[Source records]

++++++++++

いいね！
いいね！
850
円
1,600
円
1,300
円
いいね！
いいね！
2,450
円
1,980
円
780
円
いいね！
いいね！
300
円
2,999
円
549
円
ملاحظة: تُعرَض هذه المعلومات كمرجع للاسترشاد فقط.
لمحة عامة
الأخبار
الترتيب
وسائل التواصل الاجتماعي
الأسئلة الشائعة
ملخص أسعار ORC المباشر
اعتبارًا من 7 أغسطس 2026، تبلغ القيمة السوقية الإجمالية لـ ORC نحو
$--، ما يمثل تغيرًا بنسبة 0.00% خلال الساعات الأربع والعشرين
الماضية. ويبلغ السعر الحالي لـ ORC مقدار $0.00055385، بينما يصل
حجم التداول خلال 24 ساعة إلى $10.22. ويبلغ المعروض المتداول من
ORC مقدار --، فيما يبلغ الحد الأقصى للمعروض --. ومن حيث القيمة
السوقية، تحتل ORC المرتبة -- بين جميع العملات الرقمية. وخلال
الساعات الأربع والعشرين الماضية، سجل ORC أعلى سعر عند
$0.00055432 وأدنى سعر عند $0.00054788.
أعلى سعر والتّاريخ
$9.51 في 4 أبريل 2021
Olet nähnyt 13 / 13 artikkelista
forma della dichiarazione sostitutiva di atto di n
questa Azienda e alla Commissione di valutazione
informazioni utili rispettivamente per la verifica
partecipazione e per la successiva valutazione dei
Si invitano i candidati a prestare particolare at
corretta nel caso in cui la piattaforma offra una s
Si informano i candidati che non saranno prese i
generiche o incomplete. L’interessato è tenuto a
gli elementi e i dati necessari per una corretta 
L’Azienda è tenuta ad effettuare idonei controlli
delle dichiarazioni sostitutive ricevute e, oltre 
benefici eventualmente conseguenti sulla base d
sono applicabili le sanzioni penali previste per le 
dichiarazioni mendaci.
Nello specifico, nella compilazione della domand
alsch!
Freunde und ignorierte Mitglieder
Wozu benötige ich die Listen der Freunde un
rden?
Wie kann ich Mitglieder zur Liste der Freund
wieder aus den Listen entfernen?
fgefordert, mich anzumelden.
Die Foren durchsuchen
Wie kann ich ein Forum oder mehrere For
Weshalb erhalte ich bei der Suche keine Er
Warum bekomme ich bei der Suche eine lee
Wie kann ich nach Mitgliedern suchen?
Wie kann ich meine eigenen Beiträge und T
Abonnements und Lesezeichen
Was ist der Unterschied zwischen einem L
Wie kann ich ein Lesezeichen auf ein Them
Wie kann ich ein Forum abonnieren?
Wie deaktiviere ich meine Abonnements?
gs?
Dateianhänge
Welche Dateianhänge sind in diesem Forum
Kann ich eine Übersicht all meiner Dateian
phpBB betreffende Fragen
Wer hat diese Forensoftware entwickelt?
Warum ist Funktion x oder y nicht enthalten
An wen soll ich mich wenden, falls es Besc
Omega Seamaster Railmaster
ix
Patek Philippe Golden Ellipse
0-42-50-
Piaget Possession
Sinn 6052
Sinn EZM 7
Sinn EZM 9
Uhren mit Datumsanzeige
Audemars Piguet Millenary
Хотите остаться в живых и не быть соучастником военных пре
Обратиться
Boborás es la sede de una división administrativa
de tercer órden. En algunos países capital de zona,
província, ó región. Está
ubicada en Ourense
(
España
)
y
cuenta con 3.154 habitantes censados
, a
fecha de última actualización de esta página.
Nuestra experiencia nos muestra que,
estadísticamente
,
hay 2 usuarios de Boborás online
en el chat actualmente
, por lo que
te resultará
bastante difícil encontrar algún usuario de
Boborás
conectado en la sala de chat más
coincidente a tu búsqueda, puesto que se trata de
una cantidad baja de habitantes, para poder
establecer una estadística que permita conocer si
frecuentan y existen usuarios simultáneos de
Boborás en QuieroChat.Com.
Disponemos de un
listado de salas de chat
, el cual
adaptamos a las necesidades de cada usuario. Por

++++++++++

■ **Instructions to follow**:
Scan the records above for the lines holding "ORC مقدار --،" and "informazioni utili rispettivamente". Transcribe those two and every line between them word for word, and no others.

■ **Exercise response**:
ORC مقدار --، فيما يبلغ الحد الأقصى للمعروض --. ومن حيث القيمة
السوقية، تحتل ORC المرتبة -- بين جميع العملات الرقمية. وخلال
الساعات الأربع والعشرين الماضية، سجل ORC أعلى سعر عند
$0.00055432 وأدنى سعر عند $0.00054788.
أعلى سعر والتّاريخ
$9.51 في 4 أبريل 2021
Olet nähnyt 13 / 13 artikkelista
forma della dichiarazione sostitutiva di atto di n
questa Azienda e alla Commissione di valutazione
informazioni utili rispettivamente per la verifica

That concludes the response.